HARARE – BAT Zimbabwe bounced back into the black on Friday with an after tax profit of $5,3 million for the six months to June, compared to a loss of $1,4 million last year, despite a dip in revenue, driven by an aggressive cost cutting strategy and lower share-based payments to meet the country’s local ownership regulations.
The company reported basic earnings per share of 0,26 cents and declared a dividend of 0,30 cents.
Despite recording a 12% decline in revenue to $20,3 million due to the discontinuation of non-core cut rug sales last year, cost of sales dropped to $6,5 million from $7,1 million last year.
BAT’s hallmark brands maintained sales volumes despite a slowdown in economic activity, the company said.
Administration expenses and marketing costs also declined during the period under review.
BAT Zimbabwe finance director Peter Doona told an analyst briefing that gross profit fell by $2,2 million to $13,8 million because of an increase in depreciation charges and refurbishment costs.
Operating profit increased to $7 million from $4,6 million on reduction of share based payments associated with BAT Zimbabwe’s empowerment programme.

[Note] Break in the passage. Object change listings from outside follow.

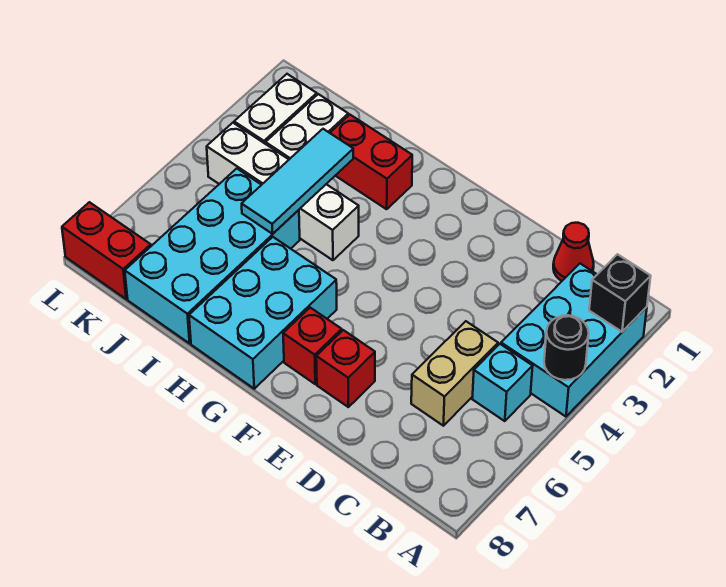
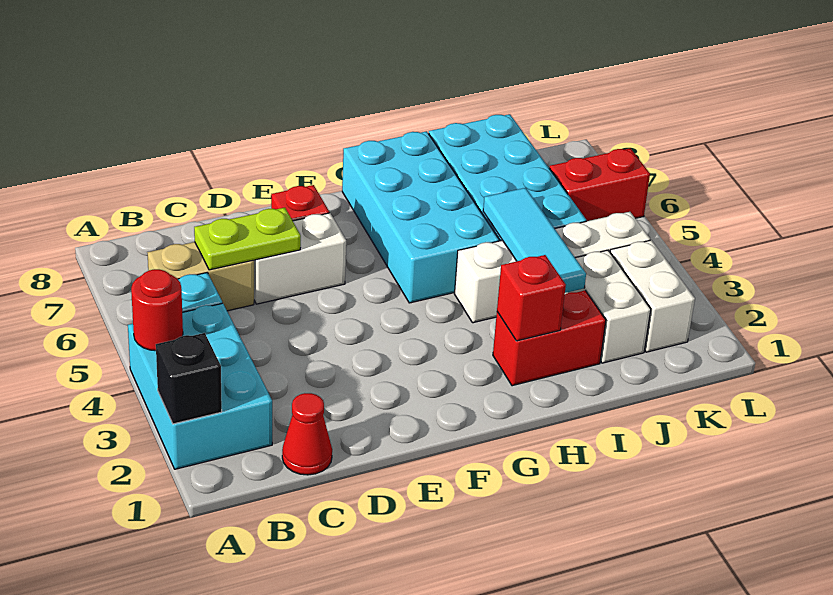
black 1x1 round brick [544,315,589,380] -> red 1x1 round brick [131,269,183,351]
tan 1x2 brick [411,321,498,426] -> tan 1x2 brick turned to [147,242,254,311]
none -> lime 1x2 plate [194,208,301,270]
none -> white 1x2 brick [254,213,346,304]
red 1x1 brick [283,308,342,384] -> red 1x1 brick moved to [497,255,566,341]
cyan 2x3 brick [189,237,337,389] -> cyan 2x4 brick [342,131,499,303]
red 1x2 brick [62,202,151,299] -> red 1x2 brick moved to [549,148,650,221]

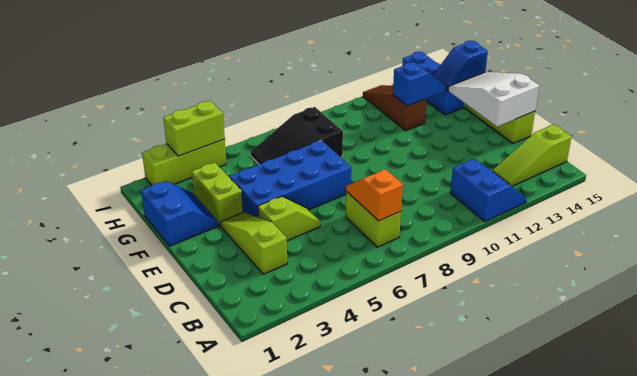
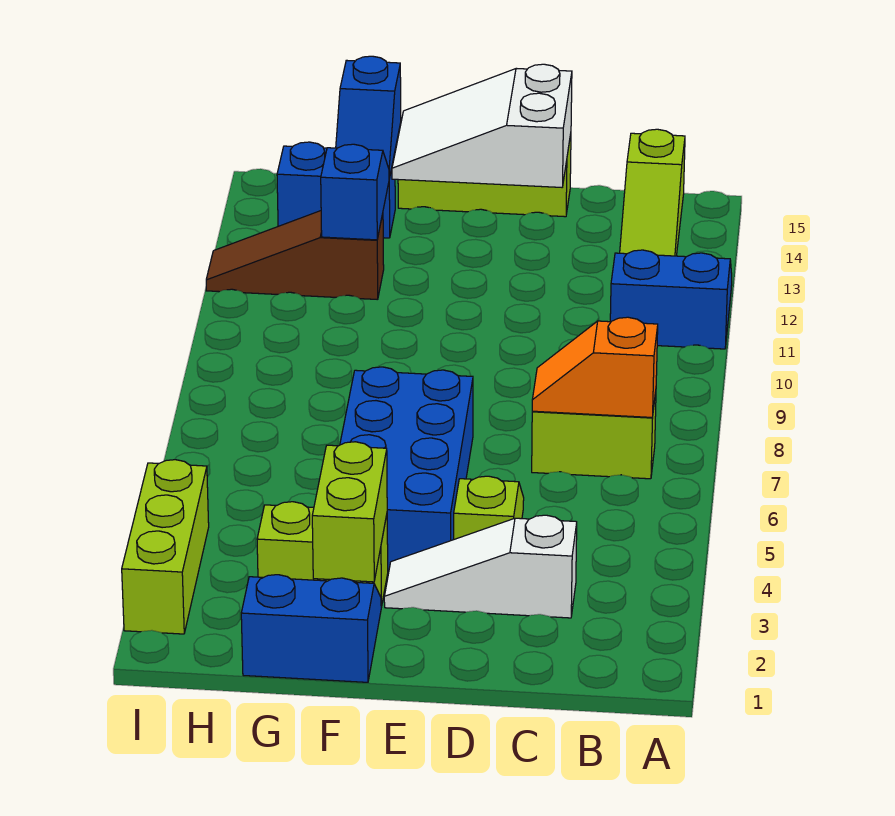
lime 1x3 slope [220,212,287,274] -> white 1x3 slope [384,515,577,618]
black 2x3 slope [251,107,343,164] -> none
blue 1x3 brick [402,52,464,115] -> blue 1x2 brick [277,142,395,238]
lime 1x2 brick [163,101,225,156] -> lime 1x2 brick moved to [312,442,387,582]

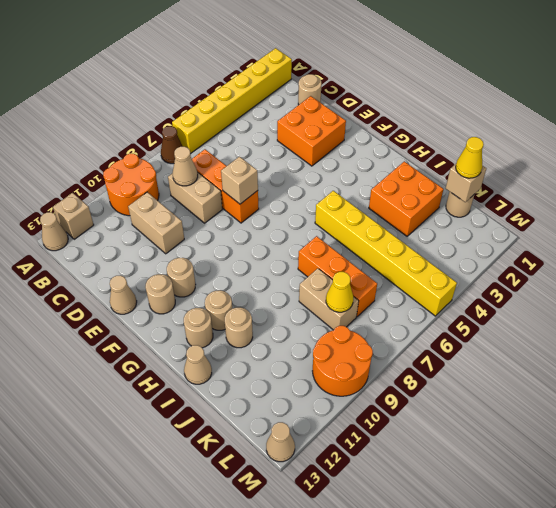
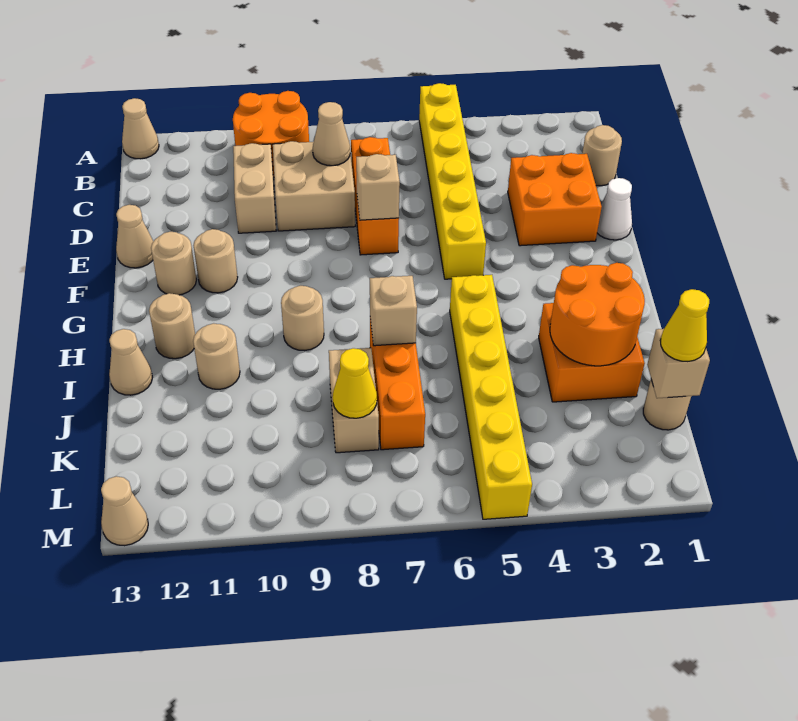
yellow 1x6 brick [172,48,292,154] -> yellow 1x6 brick turned to [419,83,486,279]
brown 1x1 cone [161,126,183,164] -> none
tan 1x1 brick [53,193,94,239] -> tan 1x1 brick moved to [370,276,417,346]
tan 1x2 brick [168,172,222,223] -> tan 2x2 brick [273,141,355,231]
none -> white 1x1 cone [597,178,632,240]
tan 1x1 round brick [205,290,232,330] -> tan 1x1 round brick moved to [281,286,324,351]
orange 2x2 round brick [313,326,373,396] -> orange 2x2 round brick moved to [550,263,645,366]

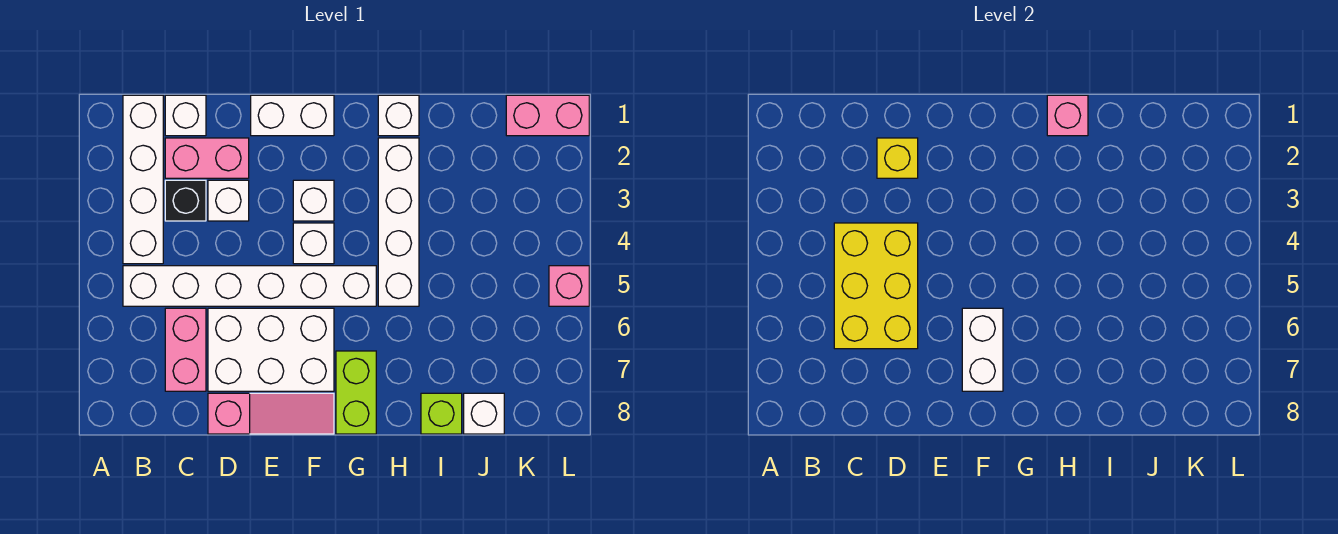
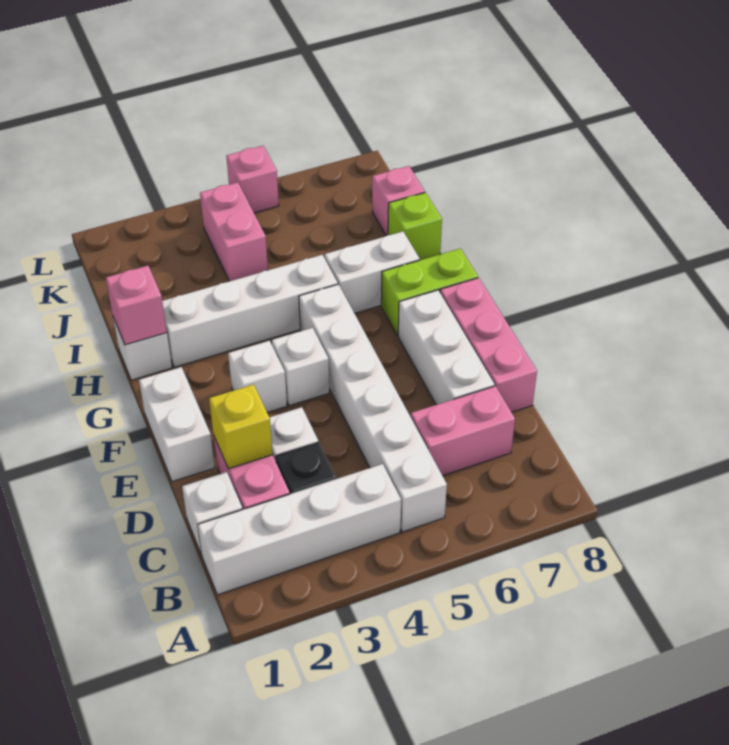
yellow 2x3 brick [834,223,918,349] -> none
white 2x3 brick [208,308,334,391] -> white 1x3 brick [398,290,495,405]
pink 1x3 slope [208,393,334,434] -> pink 1x3 brick [440,278,537,412]
white 1x2 brick [962,308,1003,391] -> white 1x2 brick moved to [325,232,420,313]
white 1x1 brick [464,393,504,434] -> pink 1x1 brick [372,166,425,236]
pink 1x2 brick [506,95,589,136] -> pink 1x2 brick moved to [200,182,268,281]

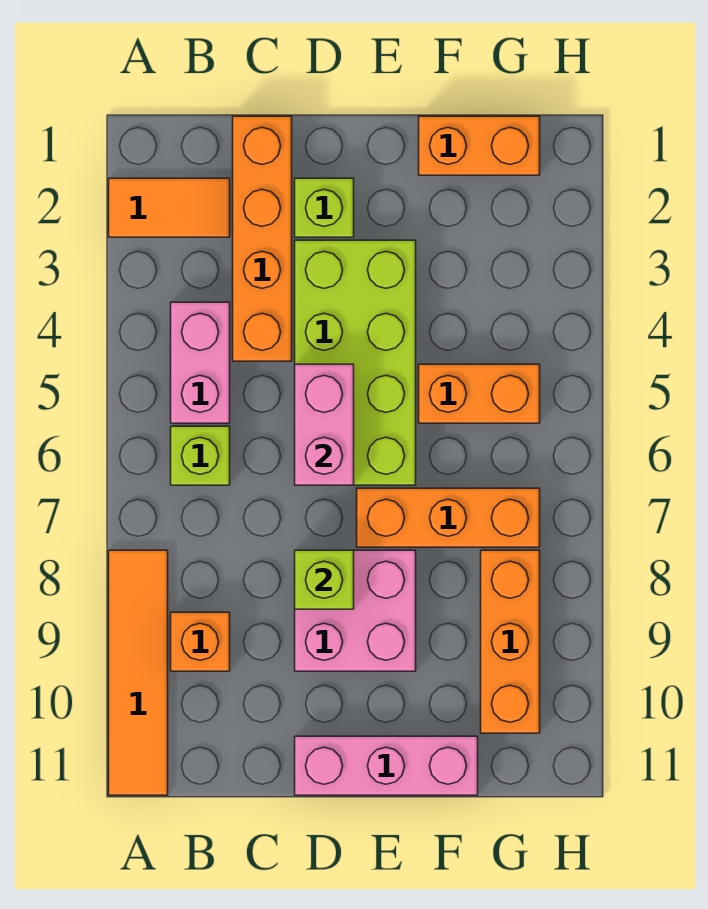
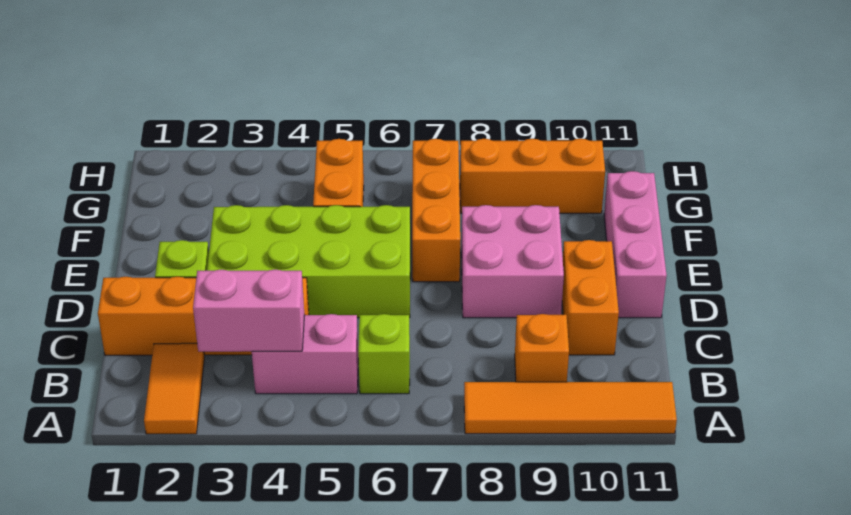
pink 1x2 brick [295,364,354,485] -> pink 1x2 brick moved to [193,270,304,352]
lime 1x1 brick [295,550,354,609] -> none
orange 1x2 brick [419,116,540,175] -> orange 1x2 brick moved to [562,240,619,355]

The company has partially complied with indigenisation and empowerment regulations after it surrendered 10% of its issued share capital to an employee share ownership trust.
Doona said BAT expects government to maintain the current levels of excise duty, adding that further adjustment would weaken consumer demand and revenues.
Excise duty levied on cigarettes increased by more than 100% over the last two years; from $7 per 1 000 sticks to $10 in December 2011 to $15 per 1000 cigarettes in December 2012.
BAT managing director Lovemore Manatsa said the company is targeting revenue growth with aggressive promotional strategies in the second half of the year, during which tough trading conditions are expected to persist.